A rigorous design shows that the mass of 600 tonnes of activated carbon can be distributed
on a honeycomb structure on two CO2 transfer wheels of 30m diameter and 2.2m height,
rotating at 1rpm, with a preferential direction of leakages towards the flue gas side. The
design then provides the basis for an optimisation study of CO2 recovery rate and adsorbent
mass by examining first kinetic properties of the CO2 adsorbent to inform material
development and research; second, rotational speed; and, last, the partitioning of the wheel.

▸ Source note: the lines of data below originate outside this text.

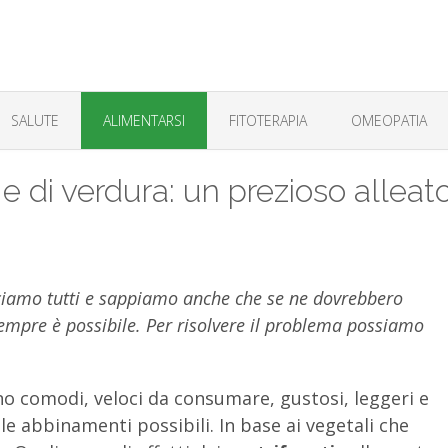
SALUTE
ALIMENTARSI
FITOTERAPIA
OMEOPATIA
a e di verdura: un prezioso alleat
sciamo tutti e sappiamo anche che se ne dovrebbero
empre è possibile. Per risolvere il problema possiamo
o comodi, veloci da consumare, gustosi, leggeri e
le abbinamenti possibili. In base ai vegetali che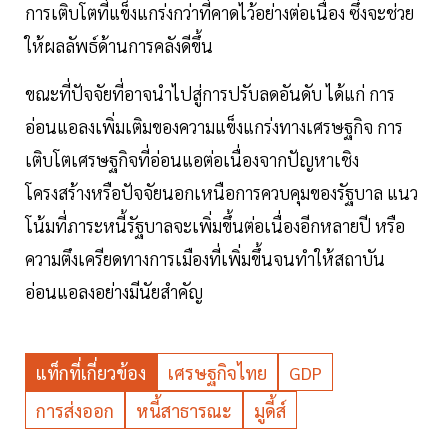
การเติบโตที่แข็งแกร่งกว่าที่คาดไว้อย่างต่อเนื่อง ซึ่งจะช่วย
ให้ผลลัพธ์ด้านการคลังดีขึ้น
ขณะที่ปัจจัยที่อาจนำไปสู่การปรับลดอันดับ ได้แก่ การ
อ่อนแอลงเพิ่มเติมของความแข็งแกร่งทางเศรษฐกิจ การ
เติบโตเศรษฐกิจที่อ่อนแอต่อเนื่องจากปัญหาเชิง
โครงสร้างหรือปัจจัยนอกเหนือการควบคุมของรัฐบาล แนว
โน้มที่ภาระหนี้รัฐบาลจะเพิ่มขึ้นต่อเนื่องอีกหลายปี หรือ
ความตึงเครียดทางการเมืองที่เพิ่มขึ้นจนทำให้สถาบัน
อ่อนแอลงอย่างมีนัยสำคัญ
แท็กที่เกี่ยวข้อง
เศรษฐกิจไทย
GDP
การส่งออก
หนี้สาธารณะ
มูดี้ส์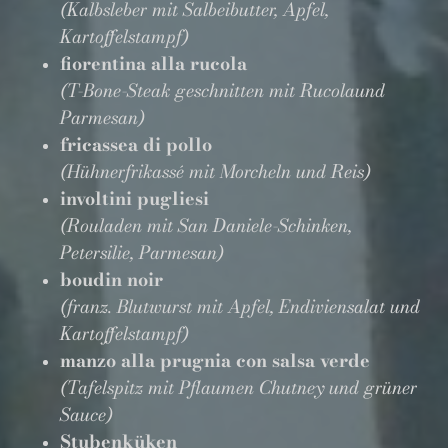
(Kalbsleber mit Salbeibutter, Apfel,
Kartoffelstampf)
fiorentina alla rucola
(T-Bone-Steak geschnitten mit Rucolaund
Parmesan)
fricassea di pollo
(Hühnerfrikassé mit Morcheln und Reis)
involtini pugliesi
(Rouladen mit San Daniele-Schinken,
Petersilie, Parmesan)
boudin noir
(franz. Blutwurst mit Apfel, Endiviensalat und
Kartoffelstampf)
manzo alla prugnia con salsa verde
(Tafelspitz mit Pflaumen Chutney und grüner
Sauce)
Stubenküken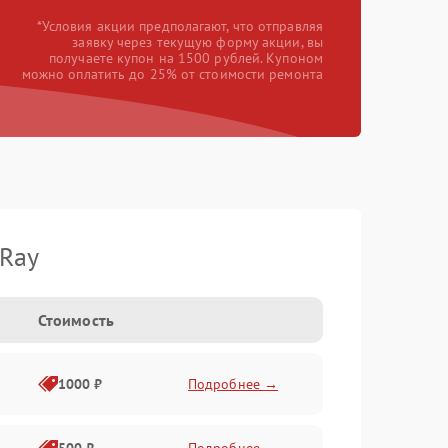
*Условия акции предполагают, что отправляя
заявку через текущую форму акции, вы
получаете купон на 1500 рублей. Купоном
можно оплатить до 25% от стоимости ремонта
iRay
Стоимость
1000 ₽
Подробнее →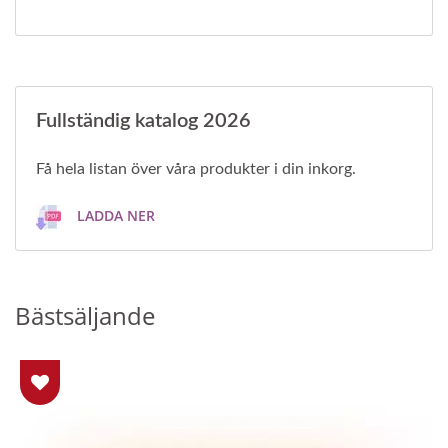
Fullständig katalog 2026
Få hela listan över våra produkter i din inkorg.
LADDA NER
Bästsäljande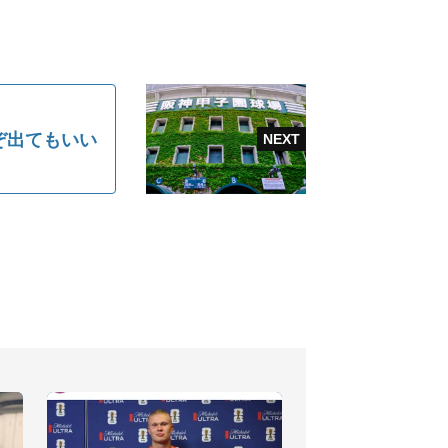
ぞ出てもいい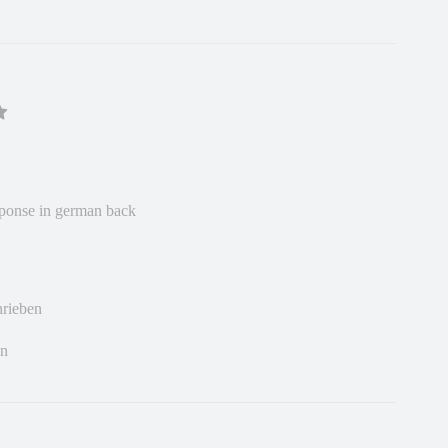
response in german back
hrieben
en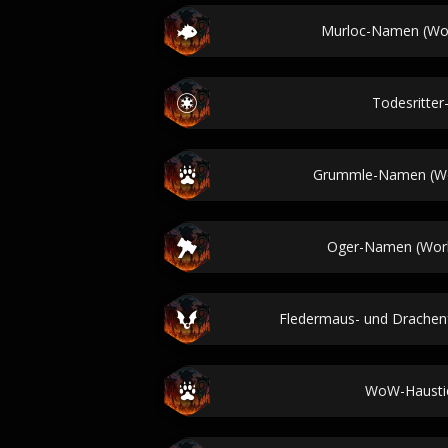
Murloc-Namen (Wor
Todesritte
Grummle-Namen (Wor
Oger-Namen (Worl
Fledermaus- und Drachen
WoW-Hausti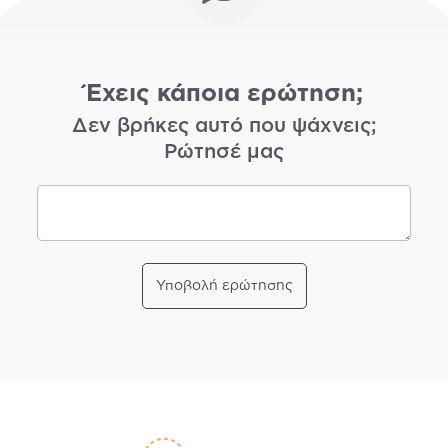
Έχεις κάποια ερώτηση;
Δεν βρήκες αυτό που ψάχνεις;
Ρώτησέ μας
Υποβολή ερώτησης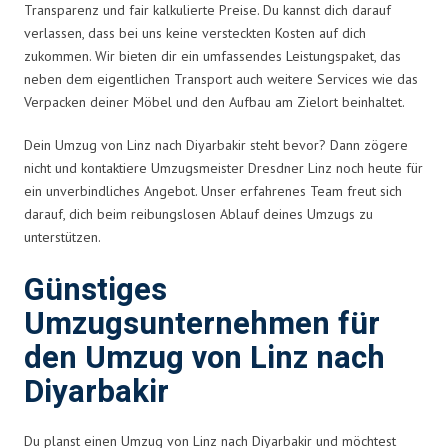
Transparenz und fair kalkulierte Preise. Du kannst dich darauf
verlassen, dass bei uns keine versteckten Kosten auf dich
zukommen. Wir bieten dir ein umfassendes Leistungspaket, das
neben dem eigentlichen Transport auch weitere Services wie das
Verpacken deiner Möbel und den Aufbau am Zielort beinhaltet.
Dein Umzug von Linz nach Diyarbakir steht bevor? Dann zögere
nicht und kontaktiere Umzugsmeister Dresdner Linz noch heute für
ein unverbindliches Angebot. Unser erfahrenes Team freut sich
darauf, dich beim reibungslosen Ablauf deines Umzugs zu
unterstützen.
Günstiges
Umzugsunternehmen für
den Umzug von Linz nach
Diyarbakir
Du planst einen Umzug von Linz nach Diyarbakir und möchtest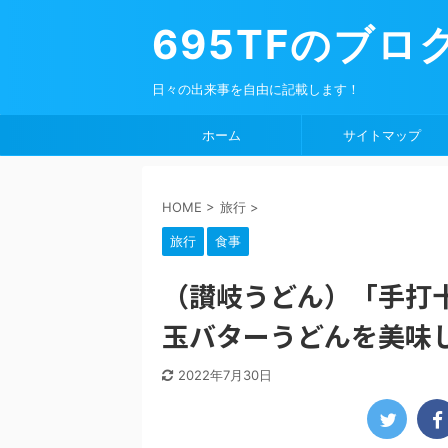
695TFのブロ
日々の出来事を自由に記載します！
ホーム
サイトマップ
HOME
>
旅行
>
旅行
食事
（讃岐うどん）「手打十
玉バターうどんを美
2022年7月30日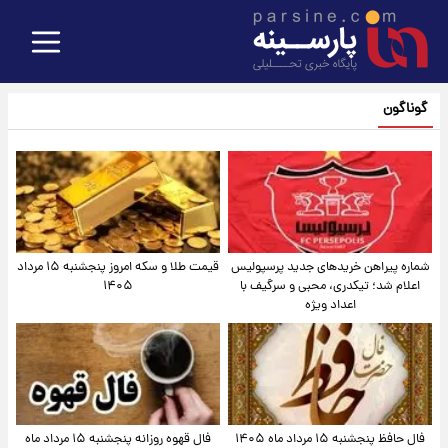
گوناگون
شماره پیراهن خریدهای جدید پرسپولیس
قیمت طلا و سکه امروز پنجشنبه ۱۵ مرداد
اعلام شد؛ تیکدری، محبی و سرگیف با
۱۴۰۵
اعداد ویژه
فال حافظ پنجشنبه ۱۵ مرداد ماه ۱۴۰۵
فال قهوه روزانه پنجشنبه ۱۵ مرداد ماه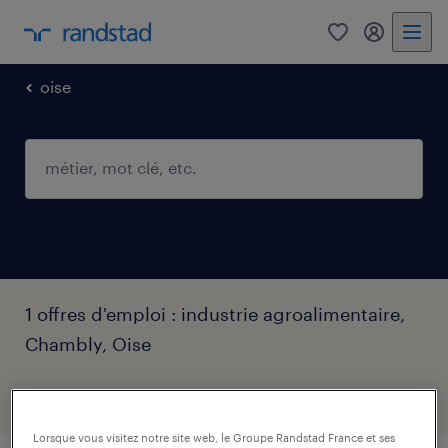
0
mon comp
oise
1 offres d'emploi : industrie agroalimentaire,
Chambly, Oise
filtres
2
Lorsque vous visitez notre site web, le Groupe Randstad France et ses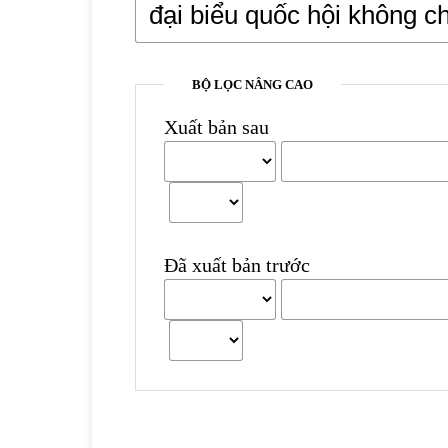
BỘ LỌC NÂNG CAO
Xuất bản sau
Đã xuất bản trước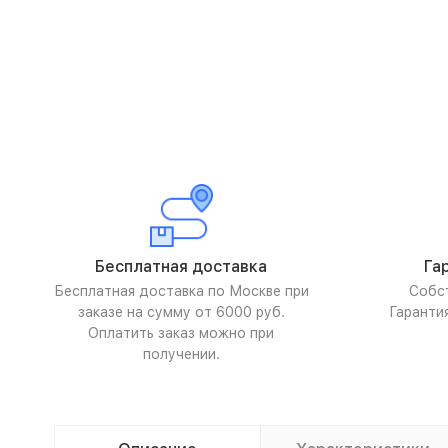
Бесплатная доставка
Га
Бесплатная доставка по Москве при
Собс
заказе на сумму от 6000 руб.
Гаранти
Оплатить заказ можно при
получении.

Further, the selective recycling of CO2 is examined as a retrofit option for CCGTs with solvent
based post-combustion capture. The aim is to explore the possibility to increase overall
capture level beyond the initial design of 90% capture using an integrated model consisting
of a gas turbine combined cycle, a rotary CO2 transfer device and a post-combustion capture
unit and compression train. The operation of the absorber column at reduced gas velocity is,
however, shown to be detrimental to retrofitting selective CO2 recycling to existing CCGT
plants with solvent-based capture.
Finally, a comparison between a new build CCGT with PCC and fully integrated regenerative
selective CO2 transfer wheel to a new build CCGT with PCC without SEGR is performed. The
results show a possible reduction in absorber total packing volume of 42% and a marginal increase of net power output of 0.3% relative to a new build CCGT with PCC without SEGR.